I was at the dealer yesterday and got an Outback brochure. They have a picture with a 310TB with a big ass Harley sitting by the doorway. What a joke, no way you could bring that with you and all your camping supplies. Talk about being untruthful in your advertising! A toy hauler that can only haul dogs and bikes, a joke indeed.

I am hoping with the changes in the brands that seem to be occuring with Outbacks that they will upgrade to a 10k frame in the future. More money yes, but worth it.

DAN


----------



## Tourdfox (Oct 4, 2012)

Yah the parade is over.I still don't understand why the CC decal states 1350 lbs when the pic you took shows 1470 lbs CC for the same unit.Boggles my mind, And the brochure states 1650 lbs CC.


----------



## CamperAndy (Aug 26, 2004)

Tourdfox said:


> Yah the parade is over.I still don't understand why the CC decal states 1350 lbs when the pic you took shows 1470 lbs CC for the same unit.Boggles my mind, And the brochure states 1650 lbs CC.


Because it is VIN specific the trailer is weighed on completion of build. The GVW is fixed by design but the curb weight can vary due to build variations. The brochure number is the target but it is easy to have an extra 200 or 300 pounds depending on the glue and or wire in each trailer.


----------



## Tourdfox (Oct 4, 2012)

CamperAndy said:


> Yah the parade is over.I still don't understand why the CC decal states 1350 lbs when the pic you took shows 1470 lbs CC for the same unit.Boggles my mind, And the brochure states 1650 lbs CC.
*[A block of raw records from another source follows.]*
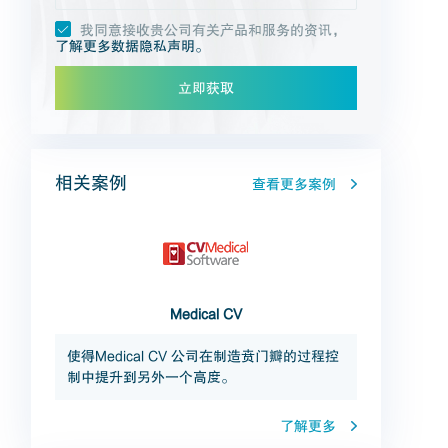
我同意接收贵公司有关产品和服务的资讯，
了解更多数据隐私声明。
立即获取
相关案例
查看更多案例
Medical CV
使得Medical CV 公司在制造贲门瓣的过程控
制中提升到另外一个高度。
了解更多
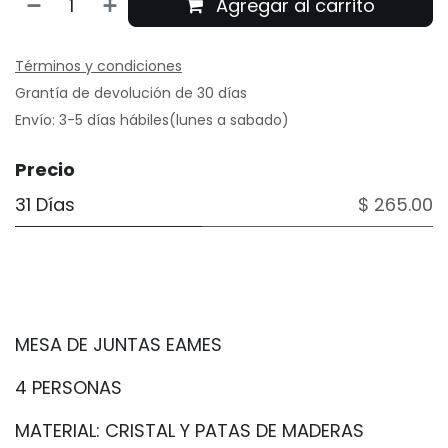
Agregar al carrito
Términos y condiciones
Grantía de devolución de 30 días
Envío: 3-5 días hábiles(lunes a sabado)
Precio
31 Días
$ 265.00
MESA DE JUNTAS EAMES
4 PERSONAS
MATERIAL: CRISTAL Y PATAS DE MADERAS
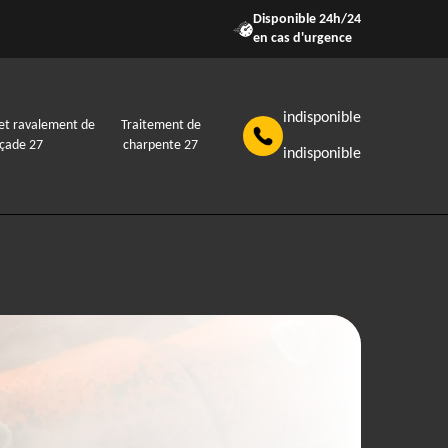
Disponible 24h/24
en cas d'urgence
indisponible
et ravalement de
Traitement de
açade 27
charpente 27
indisponible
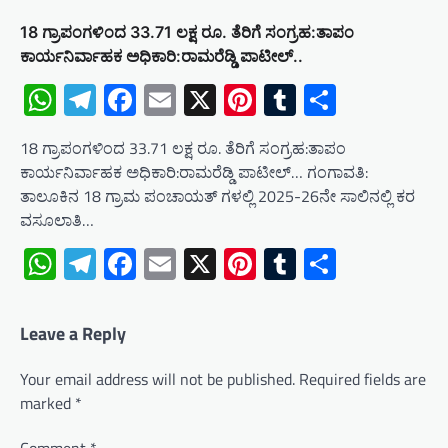
18 ಗ್ರಾಪಂಗಳಿಂದ 33.71 ಲಕ್ಷ ರೂ. ತೆರಿಗೆ ಸಂಗ್ರಹ:ತಾಪಂ
ಕಾರ್ಯನಿರ್ವಾಹಕ ಅಧಿಕಾರಿ:ರಾಮರೆಡ್ಡಿ ಪಾಟೀಲ್..
WhatsApp
Telegram
Facebook
Email
X
Pinterest
Tumblr
Share
18 ಗ್ರಾಪಂಗಳಿಂದ 33.71 ಲಕ್ಷ ರೂ. ತೆರಿಗೆ ಸಂಗ್ರಹ:ತಾಪಂ
ಕಾರ್ಯನಿರ್ವಾಹಕ ಅಧಿಕಾರಿ:ರಾಮರೆಡ್ಡಿ ಪಾಟೀಲ್… ಗಂಗಾವತಿ:
ತಾಲೂಕಿನ 18 ಗ್ರಾಮ ಪಂಚಾಯತ್ ಗಳಲ್ಲಿ 2025-26ನೇ ಸಾಲಿನಲ್ಲಿ ಕರ
ವಸೂಲಾತಿ…
WhatsApp
Telegram
Facebook
Email
X
Pinterest
Tumblr
Share
Leave a Reply
Your email address will not be published.
Required fields are
marked
*
Comment
*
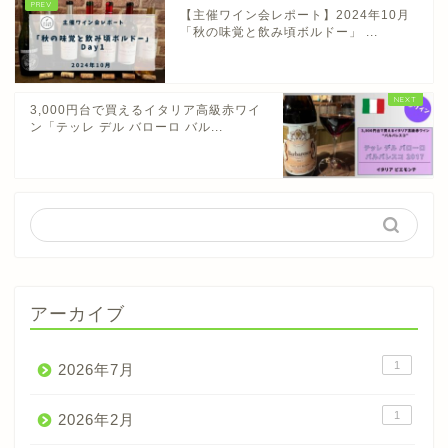
【主催ワイン会レポート】2024年10月
「秋の味覚と飲み頃ボルドー」 ...
3,000円台で買えるイタリア高級赤ワイ
ン「テッレ デル バローロ バル...
アーカイブ
1
2026年7月
1
2026年2月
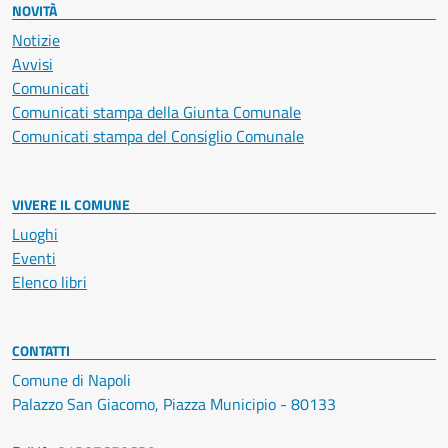
NOVITÀ
Notizie
Avvisi
Comunicati
Comunicati stampa della Giunta Comunale
Comunicati stampa del Consiglio Comunale
VIVERE IL COMUNE
Luoghi
Eventi
Elenco libri
CONTATTI
Comune di Napoli
Palazzo San Giacomo, Piazza Municipio - 80133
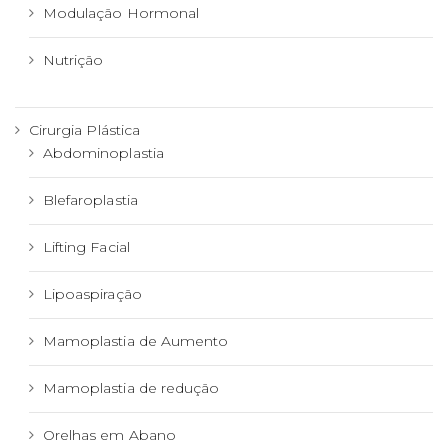
Modulação Hormonal
Nutrição
Cirurgia Plástica
Abdominoplastia
Blefaroplastia
Lifting Facial
Lipoaspiração
Mamoplastia de Aumento
Mamoplastia de redução
Orelhas em Abano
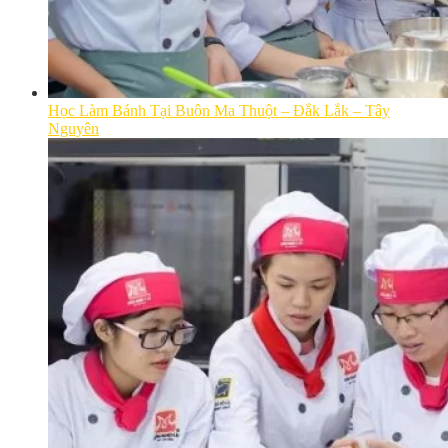
Học Làm Bánh Tại Buôn Ma Thuột – Đắk Lắk – Tây
Nguyên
Because it is VIN specific the trailer is weighed on completion of build. The GVW is fixed by design but the curb weight can vary due to build variations. The brochure number is the target but it is easy to have an extra 200 or 300 pounds depending on the glue and or wire in each trailer.
[/quote]
A difference like that for the exact same unit?Sounds like big problems on the production line.If they use more glue ,wire on the same unit.


----------



## Tourdfox (Oct 4, 2012)

Ok we'll get this back on track.I'm still considering selling our 280 RS loaded with add ons.If anyone is interested PM me for details.Located in Western Canada


----------



## Tourdfox (Oct 4, 2012)

BUMP


----------



## panthercity (May 8, 2007)

With apologies to the OP, I want to thank y'all for saving our butts. I was all ready to drop the hammer on a 310TB until I happened across this thread. Thanks folks!


----------